Aleksander Ossypovich Zederbaum (Zamość, August 27, 1816 – Saint Petersburg, September 8, 1893) was a Polish-Russian Jewish journalist. He was founder and editor of Ha-Meliẓ, and other periodicals published in Russian and Yiddish; he wrote in Hebrew.
A son of poor parents, Zederbaum was apprenticed to a tailor. He succeeded in acquiring a knowledge of Hebrew literature, and of the Russian, Polish, and German languages. He married in Lublin, and in 1840 left for Odessa, then the Mecca of the Haskalah movement. He obtained there a commercial position, made the acquaintance of the Maskilim of the city, and in his leisure hours continued to work for his self-education. Later he opened a clothing-store, and was himself cutter in his tailoring-shop.

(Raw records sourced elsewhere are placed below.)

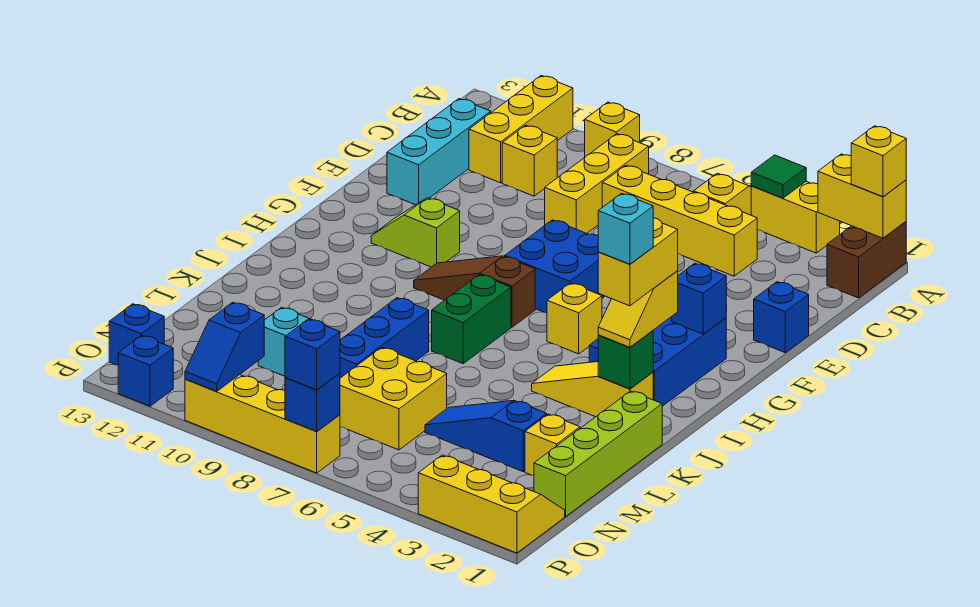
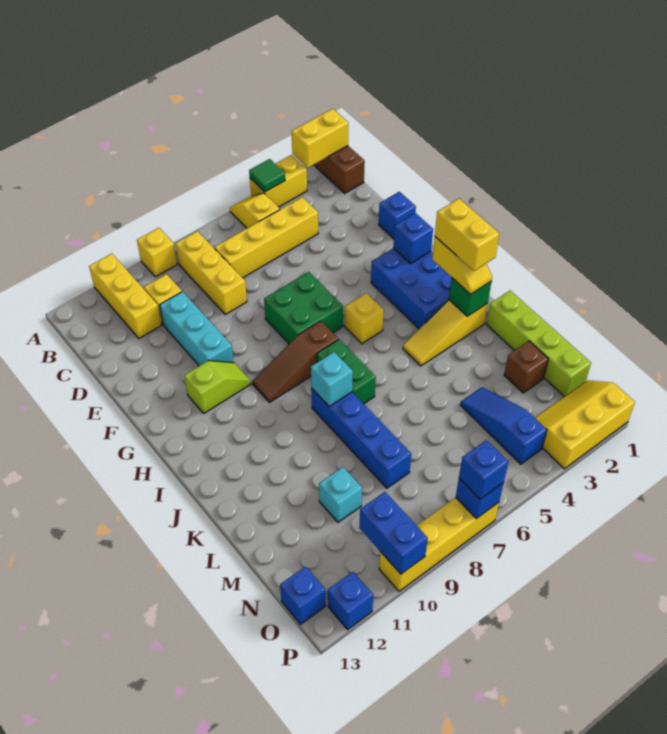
yellow brick A1 level 3 -> none
cyan brick C12:E12 level 1 -> cyan brick D10:F10 level 1
blue brick F6:G7 level 1 -> green brick F6:G7 level 1
lime slope G10:G11 level 1 top 10 -> lime slope G10:G11 level 1 top 11
cyan brick J2 level 5 -> cyan brick J8 level 2
blue brick K8:M8 level 1 -> blue brick J8:M8 level 1
yellow brick M2 level 1 -> brown brick M2 level 1
blue slope M3:M5 level 1 top 3 -> blue slope M4:O4 level 1 top O
yellow brick M6:N7 level 1 -> none
blue slope O10:P10 level 2 top O -> blue brick O10:P10 level 2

In 1860 Zederbaum succeeded in obtaining the government's permission to publish Ha-Meliẓ, the first Hebrew periodical issued in Russia; and three years later he began publishing the pioneer Yiddish journal Ḳol Mebasser. After an existence of eight years the latter paper was suppressed by the government, whereupon Zederbaum went to Saint Petersburg, obtaining permission to transfer the headquarters of Ha-Meliẓ to that city. He was also granted permission to do his own printing, and to publish, besides Ha-Meliẓ, a Russian weekly (Vyestnik Ruskich Yedreed), which, however, enjoyed only a short existence, as did also the "Razsvyet," which he started a few years later. In 1881 he founded the Volksblatt, a daily Yiddish journal which existed for eight years, although Zederbaum was its editor for only a few years.
Zederbaum was the author of "Keter Kehunnah" and "Ben ha-Meẓarim," but neither of these works met with any success. His chief significance lies in the fact that he was a champion of the Haskalah. His Yiddish periodical Ḳol Mebasser offered an opportunity for many of the best jargon-writers to develop their talents; and among these may be mentioned Linetzky, Abramowitch, Spector, and Sholem Aleichem.
Zederbaum exercised considerable influence in government circles, and it was due to his intercession that an impartial judgment was obtained for many Jewish families accused of ritual murder in Kutais; he disclosed also the ignorance of the Russian anti-Semite Lutostansky, whose pamphlets threatened to become dangerous for the Russian Jews. The Palestine Association of Odessa owed its existence to Zederbaum's activity.